The girl this man abused would grow into a young woman who had to find ways to, if not heal, at least to make uneasy peace with the jagged shards of trauma he has forced into her life. He would spend less time in jail than she would in therapy. He stole her first years of growing awareness of being a human adult with her own agency and power.

And I did not know. How could I not know? I’d seen this kind of behavior before, watched it dissolve the well-being of my own sisters, my mother, myself. How could I have been so naive to trust he was who he said he was—someone who claimed to care about the well-being of young people, someone who claimed to be a feminist, someone who said he was making a life of community care?

A year or so after he served some of his year-long sentence, this man approached me at a public event. In this setting, he made overtures that said he wanted to resume a friendship, and I remember clearly that he said, “I am a safe person. I want you to know that.” I acknowledged that he must be having a hard time putting a life back together, but I made it clear I would not be open to further contact. “I’m not going to be able to be part of your healing process here,” I said.

He walked away; there was no successful resolution to the Public Complicity Trick.

A few years later, I was in a long line at a music venue with a friend, another man who had been blind to that past abuse until it was exposed by the brave young woman who filed charges and saw the case through.

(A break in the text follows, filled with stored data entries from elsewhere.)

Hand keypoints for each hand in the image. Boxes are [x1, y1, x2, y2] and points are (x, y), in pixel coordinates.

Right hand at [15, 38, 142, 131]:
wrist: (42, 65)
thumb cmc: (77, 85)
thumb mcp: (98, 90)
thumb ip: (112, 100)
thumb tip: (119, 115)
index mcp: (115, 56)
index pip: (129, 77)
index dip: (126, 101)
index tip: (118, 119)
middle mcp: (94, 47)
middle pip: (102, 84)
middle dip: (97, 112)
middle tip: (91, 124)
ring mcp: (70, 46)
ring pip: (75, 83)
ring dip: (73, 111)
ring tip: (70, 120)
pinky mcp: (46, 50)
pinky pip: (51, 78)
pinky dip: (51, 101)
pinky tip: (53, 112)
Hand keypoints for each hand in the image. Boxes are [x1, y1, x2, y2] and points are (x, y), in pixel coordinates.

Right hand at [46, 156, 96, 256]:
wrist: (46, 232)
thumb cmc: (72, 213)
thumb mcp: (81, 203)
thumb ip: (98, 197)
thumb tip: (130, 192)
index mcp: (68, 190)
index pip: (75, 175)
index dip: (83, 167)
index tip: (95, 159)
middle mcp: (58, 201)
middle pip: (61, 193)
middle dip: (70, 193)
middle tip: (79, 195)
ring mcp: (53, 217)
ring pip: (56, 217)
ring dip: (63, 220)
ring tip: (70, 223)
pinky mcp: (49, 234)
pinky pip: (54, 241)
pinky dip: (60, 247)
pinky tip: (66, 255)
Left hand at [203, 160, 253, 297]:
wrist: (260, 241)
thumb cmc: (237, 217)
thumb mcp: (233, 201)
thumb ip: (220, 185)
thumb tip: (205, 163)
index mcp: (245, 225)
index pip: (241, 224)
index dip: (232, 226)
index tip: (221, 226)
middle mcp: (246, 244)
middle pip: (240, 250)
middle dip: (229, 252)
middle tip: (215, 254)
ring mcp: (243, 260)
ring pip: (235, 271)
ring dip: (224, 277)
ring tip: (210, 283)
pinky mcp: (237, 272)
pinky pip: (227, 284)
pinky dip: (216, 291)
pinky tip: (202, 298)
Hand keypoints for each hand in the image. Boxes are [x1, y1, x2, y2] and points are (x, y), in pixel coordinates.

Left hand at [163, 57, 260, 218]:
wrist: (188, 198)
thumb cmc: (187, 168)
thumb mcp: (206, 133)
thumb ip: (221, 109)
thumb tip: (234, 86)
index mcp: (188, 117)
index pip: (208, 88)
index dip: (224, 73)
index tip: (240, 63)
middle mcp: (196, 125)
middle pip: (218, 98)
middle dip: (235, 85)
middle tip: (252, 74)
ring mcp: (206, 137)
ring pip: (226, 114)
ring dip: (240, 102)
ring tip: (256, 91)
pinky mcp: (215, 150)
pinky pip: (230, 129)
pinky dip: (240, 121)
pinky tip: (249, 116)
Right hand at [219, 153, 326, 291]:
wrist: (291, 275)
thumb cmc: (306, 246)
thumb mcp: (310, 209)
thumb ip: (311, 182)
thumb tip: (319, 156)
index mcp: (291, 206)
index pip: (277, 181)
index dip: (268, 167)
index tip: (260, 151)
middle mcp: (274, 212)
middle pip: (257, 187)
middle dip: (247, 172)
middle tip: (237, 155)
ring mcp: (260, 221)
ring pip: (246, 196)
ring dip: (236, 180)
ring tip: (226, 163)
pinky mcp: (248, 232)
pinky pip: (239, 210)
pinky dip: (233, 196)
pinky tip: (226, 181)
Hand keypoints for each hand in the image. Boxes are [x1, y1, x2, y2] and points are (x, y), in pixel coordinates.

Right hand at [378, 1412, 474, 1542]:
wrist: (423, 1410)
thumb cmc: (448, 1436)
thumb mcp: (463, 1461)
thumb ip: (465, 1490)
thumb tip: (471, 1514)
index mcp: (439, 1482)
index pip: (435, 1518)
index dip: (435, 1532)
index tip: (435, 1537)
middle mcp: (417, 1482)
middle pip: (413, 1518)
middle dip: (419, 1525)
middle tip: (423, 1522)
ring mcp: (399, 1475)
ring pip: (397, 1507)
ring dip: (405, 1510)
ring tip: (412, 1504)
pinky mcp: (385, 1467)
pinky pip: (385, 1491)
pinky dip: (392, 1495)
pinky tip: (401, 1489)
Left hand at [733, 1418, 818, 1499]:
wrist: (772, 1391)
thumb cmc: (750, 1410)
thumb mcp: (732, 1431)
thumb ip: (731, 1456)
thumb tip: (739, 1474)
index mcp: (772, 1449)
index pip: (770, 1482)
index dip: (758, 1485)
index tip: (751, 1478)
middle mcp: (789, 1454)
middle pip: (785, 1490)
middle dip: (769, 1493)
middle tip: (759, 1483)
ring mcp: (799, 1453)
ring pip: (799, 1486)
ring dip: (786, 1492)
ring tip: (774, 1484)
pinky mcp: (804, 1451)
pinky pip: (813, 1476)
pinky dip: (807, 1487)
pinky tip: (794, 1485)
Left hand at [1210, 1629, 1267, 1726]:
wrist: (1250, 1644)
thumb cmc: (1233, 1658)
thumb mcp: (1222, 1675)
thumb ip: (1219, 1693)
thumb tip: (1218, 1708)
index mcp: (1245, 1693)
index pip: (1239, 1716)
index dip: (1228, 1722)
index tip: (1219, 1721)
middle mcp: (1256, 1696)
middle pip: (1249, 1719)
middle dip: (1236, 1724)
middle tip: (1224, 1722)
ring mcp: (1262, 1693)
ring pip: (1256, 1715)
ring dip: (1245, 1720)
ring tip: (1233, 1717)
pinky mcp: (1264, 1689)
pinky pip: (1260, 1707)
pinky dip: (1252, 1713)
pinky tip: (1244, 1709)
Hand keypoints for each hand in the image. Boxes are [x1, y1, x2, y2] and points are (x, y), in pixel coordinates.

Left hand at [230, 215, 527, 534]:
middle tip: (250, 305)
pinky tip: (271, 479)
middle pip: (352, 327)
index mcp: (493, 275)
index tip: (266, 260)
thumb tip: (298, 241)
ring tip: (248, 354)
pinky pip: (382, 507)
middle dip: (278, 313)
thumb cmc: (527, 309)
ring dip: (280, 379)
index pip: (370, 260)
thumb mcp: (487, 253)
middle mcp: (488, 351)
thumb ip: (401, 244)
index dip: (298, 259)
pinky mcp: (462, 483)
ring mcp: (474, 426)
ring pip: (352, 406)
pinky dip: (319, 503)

This friend and I had had some hard cries together over our earlier unknowing stance that had allowed this offense to be unchecked until a young woman who had suffered from his abuse took on the burden of being the one to demand a reckoning by the legal system that so often fails women who speak.

Despite my refusal to consent several years earlier, this man approached me again. There were a lot of people in that line, snaked around a fenced courtyard. I know none of them were specifically watching us, but it felt like a very public arena to be approached. I refused again, and he walked away.

Now, several more years later, I see that this convicted offender has involved an unsuspecting celebrity in the Public Complicity Trick. The celebrity podcaster who chose to play his recorded statement on air, and who gave him the weak tea absolution that she did—she was hoodwinked into the Public Complicity Trick.

The Succinct Message: Don’t Fall for the Public Complicity Trick

And here I arrive at the succinct message of this essay:

A community cannot allow an abuser to control or shape the narrative that belongs to those who have been abused and to the community. As community members we have the responsibility of supporting those who have survived abuse as well as to do better, do more, to listen and believe those who say they have been harmed.

Please don’t let yourself be part of the silence that allows the system of nonaccountability for abusive men to continue. Please don’t be part of the Public Complicity Trick that repeatedly allows this pain to be re-inflicted on people who suffer from abuse.

3 Comments

Jim Richardson (aka Lake Superior Aquaman)

about 3 years ago

Well said, David -- thank you for writing this

BadCat!

about 3 years ago

Thank you for this!!!

In my past, I spent years with a person who was a compulsive liar (among many other failings). He said things to me that would have been beyond belief, had his family and friends not backed him up. I believed all of his impossible stories, then over time, believed what he thought about me (unstable, broken, stupid, hopeless...).

It took me years to figure out the truth, and has taken me longer to recover. However, my life now is so much better without him in it! It infuriates me that I was tricked so easily, but he was a skilled pro -- spending his whole life creating lies.

Chris Godsey

about 2 years ago

David: 

I admire this piece and its clear illustration of a nuanced tactic. I also admire your courage in writing and publishing it.